As a result, in my opinion, GemStone's demonstrated
expertise has been to transparently persist your object model,
originally with Smalltalk and then with Java. The "transparent" part is
enabled by virtue of the machinery in the
GemStone VM that allows it to participate in
transactional-shared-memory and
that automatically tracks and manages dirty state in your "model" or
"domain"
objects, such that when you choose to commit then only the dirty
objects get
written. Transparent also because it persists all objects that are
reachable
from the root object that is bound into GemStone's root context (a JNDI
tree)
which is called "persistence by reachability". As a result, one could
say that the real GemStone expertise is in
creating enterprise-class VMs, first for Smalltalk and then for Java.
GemStone's Java story, a partner's perspective
GemStone has from very early on been a licensee of Sun's
Java VM--and Sun benefited from GemStone's expertise right away as
GemStone
engineers helped to debug Sun's nascent VM offering. As a licensee,
GemStone starts with the Java VM provided by Sun
and then enhances it to participate in transactional-shared-memory,
much the
same as GemStone's well-established and proprietary Smalltalk VM.

» **Task statement**: Pick up the GemStone passage after its last sentence and continue writing it.

» **Source material**:
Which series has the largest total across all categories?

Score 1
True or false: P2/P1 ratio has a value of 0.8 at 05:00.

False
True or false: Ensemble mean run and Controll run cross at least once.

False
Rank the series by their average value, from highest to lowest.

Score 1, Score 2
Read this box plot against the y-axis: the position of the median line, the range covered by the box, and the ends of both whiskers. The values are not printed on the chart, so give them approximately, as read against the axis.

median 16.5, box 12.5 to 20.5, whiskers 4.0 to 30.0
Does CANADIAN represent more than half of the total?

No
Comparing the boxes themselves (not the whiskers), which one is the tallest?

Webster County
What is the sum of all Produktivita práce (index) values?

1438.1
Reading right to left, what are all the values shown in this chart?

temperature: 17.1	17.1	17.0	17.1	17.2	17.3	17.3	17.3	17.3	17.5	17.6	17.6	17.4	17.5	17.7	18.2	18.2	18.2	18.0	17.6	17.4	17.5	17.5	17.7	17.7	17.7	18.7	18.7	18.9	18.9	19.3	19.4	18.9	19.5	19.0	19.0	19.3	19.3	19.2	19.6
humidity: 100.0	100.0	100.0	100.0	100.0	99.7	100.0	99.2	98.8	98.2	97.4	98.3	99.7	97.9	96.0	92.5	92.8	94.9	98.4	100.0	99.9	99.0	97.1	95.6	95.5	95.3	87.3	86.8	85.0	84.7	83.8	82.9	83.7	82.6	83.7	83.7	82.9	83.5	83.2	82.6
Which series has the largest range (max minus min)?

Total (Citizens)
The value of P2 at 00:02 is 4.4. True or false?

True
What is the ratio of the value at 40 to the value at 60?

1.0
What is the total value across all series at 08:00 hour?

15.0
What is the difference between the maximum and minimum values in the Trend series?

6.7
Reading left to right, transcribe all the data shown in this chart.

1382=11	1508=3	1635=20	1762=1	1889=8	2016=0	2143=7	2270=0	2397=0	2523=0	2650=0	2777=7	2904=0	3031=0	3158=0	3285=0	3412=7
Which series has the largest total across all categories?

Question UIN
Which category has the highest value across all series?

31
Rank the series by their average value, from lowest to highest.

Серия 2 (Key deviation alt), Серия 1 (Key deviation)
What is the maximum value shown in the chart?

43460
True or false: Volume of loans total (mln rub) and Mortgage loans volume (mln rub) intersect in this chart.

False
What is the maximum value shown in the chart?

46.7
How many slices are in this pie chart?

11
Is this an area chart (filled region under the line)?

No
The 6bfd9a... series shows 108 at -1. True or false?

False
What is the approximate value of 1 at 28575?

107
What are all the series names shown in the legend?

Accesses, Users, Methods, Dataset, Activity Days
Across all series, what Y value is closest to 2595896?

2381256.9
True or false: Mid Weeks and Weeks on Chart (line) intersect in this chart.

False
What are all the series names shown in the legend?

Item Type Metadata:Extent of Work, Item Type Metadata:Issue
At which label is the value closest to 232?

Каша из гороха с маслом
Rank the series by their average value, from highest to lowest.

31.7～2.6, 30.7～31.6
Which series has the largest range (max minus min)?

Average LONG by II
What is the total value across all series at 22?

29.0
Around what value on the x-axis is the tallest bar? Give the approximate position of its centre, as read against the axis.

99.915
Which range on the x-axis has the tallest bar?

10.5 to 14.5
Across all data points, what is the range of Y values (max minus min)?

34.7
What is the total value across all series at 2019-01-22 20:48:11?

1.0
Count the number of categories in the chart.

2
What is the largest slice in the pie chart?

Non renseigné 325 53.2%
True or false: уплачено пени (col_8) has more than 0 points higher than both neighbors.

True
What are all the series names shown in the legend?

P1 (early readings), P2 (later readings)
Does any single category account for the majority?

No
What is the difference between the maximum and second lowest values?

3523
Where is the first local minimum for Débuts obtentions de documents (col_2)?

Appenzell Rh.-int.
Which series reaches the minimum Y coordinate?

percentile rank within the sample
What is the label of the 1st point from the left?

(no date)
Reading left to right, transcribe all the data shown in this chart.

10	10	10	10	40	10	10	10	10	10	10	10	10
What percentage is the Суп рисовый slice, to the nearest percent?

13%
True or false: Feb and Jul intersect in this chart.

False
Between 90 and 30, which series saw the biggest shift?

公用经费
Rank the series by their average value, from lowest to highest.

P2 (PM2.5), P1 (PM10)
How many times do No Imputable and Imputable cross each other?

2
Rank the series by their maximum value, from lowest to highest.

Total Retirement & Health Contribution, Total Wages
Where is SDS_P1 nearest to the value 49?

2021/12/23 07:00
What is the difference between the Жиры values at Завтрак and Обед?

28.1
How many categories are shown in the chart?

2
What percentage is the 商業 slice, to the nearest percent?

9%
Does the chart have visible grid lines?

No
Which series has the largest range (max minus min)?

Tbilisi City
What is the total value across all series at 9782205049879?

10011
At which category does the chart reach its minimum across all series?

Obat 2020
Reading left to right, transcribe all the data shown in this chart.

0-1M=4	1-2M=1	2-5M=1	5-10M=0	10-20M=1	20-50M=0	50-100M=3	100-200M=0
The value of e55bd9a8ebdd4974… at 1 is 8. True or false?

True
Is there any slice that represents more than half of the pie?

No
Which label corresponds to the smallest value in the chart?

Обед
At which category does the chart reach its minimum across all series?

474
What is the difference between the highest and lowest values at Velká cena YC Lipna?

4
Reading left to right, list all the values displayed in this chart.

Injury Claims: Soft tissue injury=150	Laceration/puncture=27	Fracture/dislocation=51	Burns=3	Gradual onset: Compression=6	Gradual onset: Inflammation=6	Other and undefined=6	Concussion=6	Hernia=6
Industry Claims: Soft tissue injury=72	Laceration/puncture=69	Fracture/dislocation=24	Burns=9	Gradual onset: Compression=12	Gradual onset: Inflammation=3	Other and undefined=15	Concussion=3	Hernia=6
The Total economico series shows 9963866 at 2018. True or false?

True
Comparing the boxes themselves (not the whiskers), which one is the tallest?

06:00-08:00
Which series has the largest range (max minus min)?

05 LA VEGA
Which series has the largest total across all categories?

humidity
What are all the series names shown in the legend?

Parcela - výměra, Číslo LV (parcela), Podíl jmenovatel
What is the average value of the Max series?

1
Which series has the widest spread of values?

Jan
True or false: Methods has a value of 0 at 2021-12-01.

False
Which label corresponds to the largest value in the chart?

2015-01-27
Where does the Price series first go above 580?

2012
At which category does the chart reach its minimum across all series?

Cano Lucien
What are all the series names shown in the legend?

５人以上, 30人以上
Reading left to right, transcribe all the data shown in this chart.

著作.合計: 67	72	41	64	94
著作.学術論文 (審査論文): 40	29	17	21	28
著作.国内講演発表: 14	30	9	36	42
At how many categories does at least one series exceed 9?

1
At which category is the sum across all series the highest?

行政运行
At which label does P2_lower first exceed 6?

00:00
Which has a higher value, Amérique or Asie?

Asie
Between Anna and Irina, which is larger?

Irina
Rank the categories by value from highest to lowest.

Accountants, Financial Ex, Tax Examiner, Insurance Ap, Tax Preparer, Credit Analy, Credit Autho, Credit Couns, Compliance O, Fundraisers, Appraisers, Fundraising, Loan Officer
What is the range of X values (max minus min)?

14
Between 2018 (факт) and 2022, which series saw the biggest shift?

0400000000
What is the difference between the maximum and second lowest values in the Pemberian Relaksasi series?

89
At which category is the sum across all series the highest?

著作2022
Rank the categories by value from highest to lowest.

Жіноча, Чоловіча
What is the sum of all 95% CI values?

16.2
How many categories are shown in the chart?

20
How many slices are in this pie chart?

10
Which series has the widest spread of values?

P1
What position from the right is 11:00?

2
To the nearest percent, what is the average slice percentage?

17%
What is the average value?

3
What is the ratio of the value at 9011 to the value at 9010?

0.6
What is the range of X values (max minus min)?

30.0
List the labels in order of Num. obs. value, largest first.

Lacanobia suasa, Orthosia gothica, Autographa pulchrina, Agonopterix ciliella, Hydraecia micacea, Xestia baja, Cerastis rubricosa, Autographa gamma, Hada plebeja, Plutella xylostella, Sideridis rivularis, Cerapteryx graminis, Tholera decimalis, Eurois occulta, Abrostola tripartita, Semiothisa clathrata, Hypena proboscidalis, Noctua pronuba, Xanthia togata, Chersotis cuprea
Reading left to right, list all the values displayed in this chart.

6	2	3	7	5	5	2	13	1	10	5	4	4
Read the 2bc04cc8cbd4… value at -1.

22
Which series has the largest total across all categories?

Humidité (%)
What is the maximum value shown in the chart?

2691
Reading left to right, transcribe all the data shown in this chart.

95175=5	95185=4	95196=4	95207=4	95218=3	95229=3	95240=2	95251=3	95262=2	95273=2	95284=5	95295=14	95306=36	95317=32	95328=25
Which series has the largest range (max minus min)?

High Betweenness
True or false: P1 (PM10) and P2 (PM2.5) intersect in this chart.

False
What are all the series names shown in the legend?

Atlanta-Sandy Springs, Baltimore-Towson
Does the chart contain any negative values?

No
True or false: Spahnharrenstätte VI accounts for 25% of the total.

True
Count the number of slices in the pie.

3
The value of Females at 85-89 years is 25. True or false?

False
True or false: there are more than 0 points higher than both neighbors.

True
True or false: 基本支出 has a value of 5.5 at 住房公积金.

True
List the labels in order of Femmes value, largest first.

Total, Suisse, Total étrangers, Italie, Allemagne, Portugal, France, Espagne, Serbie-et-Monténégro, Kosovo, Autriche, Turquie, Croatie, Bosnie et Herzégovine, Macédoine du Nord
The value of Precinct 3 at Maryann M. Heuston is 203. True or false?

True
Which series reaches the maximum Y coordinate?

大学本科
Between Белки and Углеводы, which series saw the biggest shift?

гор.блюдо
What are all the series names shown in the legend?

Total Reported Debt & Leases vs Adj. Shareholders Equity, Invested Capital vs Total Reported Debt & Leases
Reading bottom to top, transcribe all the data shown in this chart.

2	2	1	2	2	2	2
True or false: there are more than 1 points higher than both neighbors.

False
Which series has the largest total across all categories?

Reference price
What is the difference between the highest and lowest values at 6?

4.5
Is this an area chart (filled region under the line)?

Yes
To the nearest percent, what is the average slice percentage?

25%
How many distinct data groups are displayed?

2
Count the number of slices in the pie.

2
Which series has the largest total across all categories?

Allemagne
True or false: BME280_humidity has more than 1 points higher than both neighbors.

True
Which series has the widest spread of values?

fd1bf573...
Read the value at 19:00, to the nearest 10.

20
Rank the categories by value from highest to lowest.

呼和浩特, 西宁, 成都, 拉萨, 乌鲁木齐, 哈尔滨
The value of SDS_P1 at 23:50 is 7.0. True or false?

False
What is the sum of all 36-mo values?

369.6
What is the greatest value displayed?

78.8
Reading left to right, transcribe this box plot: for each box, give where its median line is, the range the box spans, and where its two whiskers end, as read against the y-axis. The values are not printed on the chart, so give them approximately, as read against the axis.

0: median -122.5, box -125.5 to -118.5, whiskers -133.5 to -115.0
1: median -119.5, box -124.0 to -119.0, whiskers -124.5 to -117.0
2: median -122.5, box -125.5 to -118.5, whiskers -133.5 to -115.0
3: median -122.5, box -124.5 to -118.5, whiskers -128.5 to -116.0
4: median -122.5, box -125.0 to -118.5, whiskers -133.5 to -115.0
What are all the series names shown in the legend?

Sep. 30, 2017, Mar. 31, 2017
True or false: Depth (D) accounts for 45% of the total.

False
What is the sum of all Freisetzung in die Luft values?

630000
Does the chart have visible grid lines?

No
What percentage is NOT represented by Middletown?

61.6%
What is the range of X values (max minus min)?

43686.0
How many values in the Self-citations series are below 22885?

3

» **Solved problem**:
Similar to the extent that the Java language
was able to support what Smalltalk did (Java is a strongly typed
language where
base types are not first class objects which differs substantially from
Smalltalk's loosely typed language where everything is a first class
object,
and there are substantial differences in what a class is and the role
it plays
in Smalltalk versus Java). Nevertheless, Java as a VM-based object
oriented language has more
similarities than differences and porting the VM magic to Java was
quick and
straightforward. GemStone's version of
the Java VM then passes the same test suite the Sun stock VM does plus
the
added test suite incumbent of an object database.
GemStone's first Java offering came in their Beta release of
GemStone-Java (GS-J) in October of 1996, followed by a GA release in
early
1997. For those of us who were use to
writing perl and oraperl to run out of CGI in the Web Server, moving on
to
Smalltalk and Java for Web-based applications was a terrific leap
forward. To
get our persistence for free, it was terrific beyond words. The only
problem, recognized in hindsight,
was the denial of GS-J's true nature as an object database.
For reasons beyond my understanding the analysts whom
pontificate on such subjects declared object databases as dead (not a
substantial market opportunity, relational has won, etc.). As a result,
GemStone focused on its
powerful server-side VM and declared itself an Application Server and,
later, a
J2EE container. With the emergence of
J2EE, the likes of Netscape Application Server (later iPlanet), Web
Logic
(later Bea), and WebSphere were all competing with GemStone and a
handful of
other players for the space now owned by Bea, WebSphere and JBoss.
GemStone incorporated New Atlanta's Servlet
Container, partnered with numerous JMS vendors and built their own EJB
Container on top of the core Java object database. This part of the
story culminates in Bea, WebSphere and
eventually JBoss winning the Application Server war, but not before
GemStone
was purchased for $237MM by a Stuttgart-based platform vendor for
GemStone's
EJB Container, which, in truth, was very sweet.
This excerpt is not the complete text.